** start AVAILABLE DATA **

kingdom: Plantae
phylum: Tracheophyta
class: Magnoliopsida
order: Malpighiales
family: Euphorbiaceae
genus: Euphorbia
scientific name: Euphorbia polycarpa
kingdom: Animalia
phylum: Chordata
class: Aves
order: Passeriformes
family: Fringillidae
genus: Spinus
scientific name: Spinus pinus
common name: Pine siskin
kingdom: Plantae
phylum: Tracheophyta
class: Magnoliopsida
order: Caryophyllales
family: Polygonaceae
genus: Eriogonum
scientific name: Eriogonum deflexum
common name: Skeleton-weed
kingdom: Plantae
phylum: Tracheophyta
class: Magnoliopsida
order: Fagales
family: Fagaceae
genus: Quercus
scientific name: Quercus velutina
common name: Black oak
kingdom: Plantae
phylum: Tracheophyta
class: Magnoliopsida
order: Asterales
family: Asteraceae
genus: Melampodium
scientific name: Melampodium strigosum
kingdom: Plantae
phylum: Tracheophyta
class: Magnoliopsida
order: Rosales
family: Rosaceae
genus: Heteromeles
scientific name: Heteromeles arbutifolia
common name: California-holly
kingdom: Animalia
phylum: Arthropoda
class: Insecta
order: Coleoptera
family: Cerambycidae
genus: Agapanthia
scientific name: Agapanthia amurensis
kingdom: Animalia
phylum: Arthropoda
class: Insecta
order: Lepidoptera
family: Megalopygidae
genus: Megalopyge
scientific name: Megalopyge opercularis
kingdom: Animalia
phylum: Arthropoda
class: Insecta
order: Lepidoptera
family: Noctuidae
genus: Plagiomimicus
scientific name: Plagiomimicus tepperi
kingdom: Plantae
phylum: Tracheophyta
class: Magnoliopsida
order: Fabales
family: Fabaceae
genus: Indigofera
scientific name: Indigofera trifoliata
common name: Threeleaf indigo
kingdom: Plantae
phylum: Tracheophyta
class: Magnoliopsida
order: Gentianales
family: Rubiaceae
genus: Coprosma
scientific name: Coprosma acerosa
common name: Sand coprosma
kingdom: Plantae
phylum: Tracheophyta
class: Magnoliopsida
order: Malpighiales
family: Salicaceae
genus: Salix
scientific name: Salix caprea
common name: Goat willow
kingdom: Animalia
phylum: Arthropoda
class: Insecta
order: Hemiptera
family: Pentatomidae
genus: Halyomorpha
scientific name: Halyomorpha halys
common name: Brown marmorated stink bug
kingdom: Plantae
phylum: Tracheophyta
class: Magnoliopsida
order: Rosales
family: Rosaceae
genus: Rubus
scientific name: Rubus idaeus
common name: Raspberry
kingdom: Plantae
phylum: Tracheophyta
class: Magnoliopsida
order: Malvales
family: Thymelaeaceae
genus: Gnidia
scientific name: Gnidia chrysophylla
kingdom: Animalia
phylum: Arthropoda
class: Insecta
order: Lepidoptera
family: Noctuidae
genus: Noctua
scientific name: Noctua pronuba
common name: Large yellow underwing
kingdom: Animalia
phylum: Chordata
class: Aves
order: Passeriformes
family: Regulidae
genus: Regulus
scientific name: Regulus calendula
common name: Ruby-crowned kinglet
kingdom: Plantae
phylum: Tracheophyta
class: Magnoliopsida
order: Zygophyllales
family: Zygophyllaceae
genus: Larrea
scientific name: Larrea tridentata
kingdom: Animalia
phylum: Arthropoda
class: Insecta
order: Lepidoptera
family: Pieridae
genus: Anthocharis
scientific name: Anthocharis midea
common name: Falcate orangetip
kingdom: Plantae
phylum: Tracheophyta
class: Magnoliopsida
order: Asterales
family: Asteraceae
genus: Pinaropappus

** end AVAILABLE DATA **

### BRIEF
Please write out every line of the listing above word for word, with nothing changed.

### RESPONSE TO THE TASK
kingdom: Plantae
phylum: Tracheophyta
class: Magnoliopsida
order: Malpighiales
family: Euphorbiaceae
genus: Euphorbia
scientific name: Euphorbia polycarpa
kingdom: Animalia
phylum: Chordata
class: Aves
order: Passeriformes
family: Fringillidae
genus: Spinus
scientific name: Spinus pinus
common name: Pine siskin
kingdom: Plantae
phylum: Tracheophyta
class: Magnoliopsida
order: Caryophyllales
family: Polygonaceae
genus: Eriogonum
scientific name: Eriogonum deflexum
common name: Skeleton-weed
kingdom: Plantae
phylum: Tracheophyta
class: Magnoliopsida
order: Fagales
family: Fagaceae
genus: Quercus
scientific name: Quercus velutina
common name: Black oak
kingdom: Plantae
phylum: Tracheophyta
class: Magnoliopsida
order: Asterales
family: Asteraceae
genus: Melampodium
scientific name: Melampodium strigosum
kingdom: Plantae
phylum: Tracheophyta
class: Magnoliopsida
order: Rosales
family: Rosaceae
genus: Heteromeles
scientific name: Heteromeles arbutifolia
common name: California-holly
kingdom: Animalia
phylum: Arthropoda
class: Insecta
order: Coleoptera
family: Cerambycidae
genus: Agapanthia
scientific name: Agapanthia amurensis
kingdom: Animalia
phylum: Arthropoda
class: Insecta
order: Lepidoptera
family: Megalopygidae
genus: Megalopyge
scientific name: Megalopyge opercularis
kingdom: Animalia
phylum: Arthropoda
class: Insecta
order: Lepidoptera
family: Noctuidae
genus: Plagiomimicus
scientific name: Plagiomimicus tepperi
kingdom: Plantae
phylum: Tracheophyta
class: Magnoliopsida
order: Fabales
family: Fabaceae
genus: Indigofera
scientific name: Indigofera trifoliata
common name: Threeleaf indigo
kingdom: Plantae
phylum: Tracheophyta
class: Magnoliopsida
order: Gentianales
family: Rubiaceae
genus: Coprosma
scientific name: Coprosma acerosa
common name: Sand coprosma
kingdom: Plantae
phylum: Tracheophyta
class: Magnoliopsida
order: Malpighiales
family: Salicaceae
genus: Salix
scientific name: Salix caprea
common name: Goat willow
kingdom: Animalia
phylum: Arthropoda
class: Insecta
order: Hemiptera
family: Pentatomidae
genus: Halyomorpha
scientific name: Halyomorpha halys
common name: Brown marmorated stink bug
kingdom: Plantae
phylum: Tracheophyta
class: Magnoliopsida
order: Rosales
family: Rosaceae
genus: Rubus
scientific name: Rubus idaeus
common name: Raspberry
kingdom: Plantae
phylum: Tracheophyta
class: Magnoliopsida
order: Malvales
family: Thymelaeaceae
genus: Gnidia
scientific name: Gnidia chrysophylla
kingdom: Animalia
phylum: Arthropoda
class: Insecta
order: Lepidoptera
family: Noctuidae
genus: Noctua
scientific name: Noctua pronuba
common name: Large yellow underwing
kingdom: Animalia
phylum: Chordata
class: Aves
order: Passeriformes
family: Regulidae
genus: Regulus
scientific name: Regulus calendula
common name: Ruby-crowned kinglet
kingdom: Plantae
phylum: Tracheophyta
class: Magnoliopsida
order: Zygophyllales
family: Zygophyllaceae
genus: Larrea
scientific name: Larrea tridentata
kingdom: Animalia
phylum: Arthropoda
class: Insecta
order: Lepidoptera
family: Pieridae
genus: Anthocharis
scientific name: Anthocharis midea
common name: Falcate orangetip
kingdom: Plantae
phylum: Tracheophyta
class: Magnoliopsida
order: Asterales
family: Asteraceae
genus: Pinaropappus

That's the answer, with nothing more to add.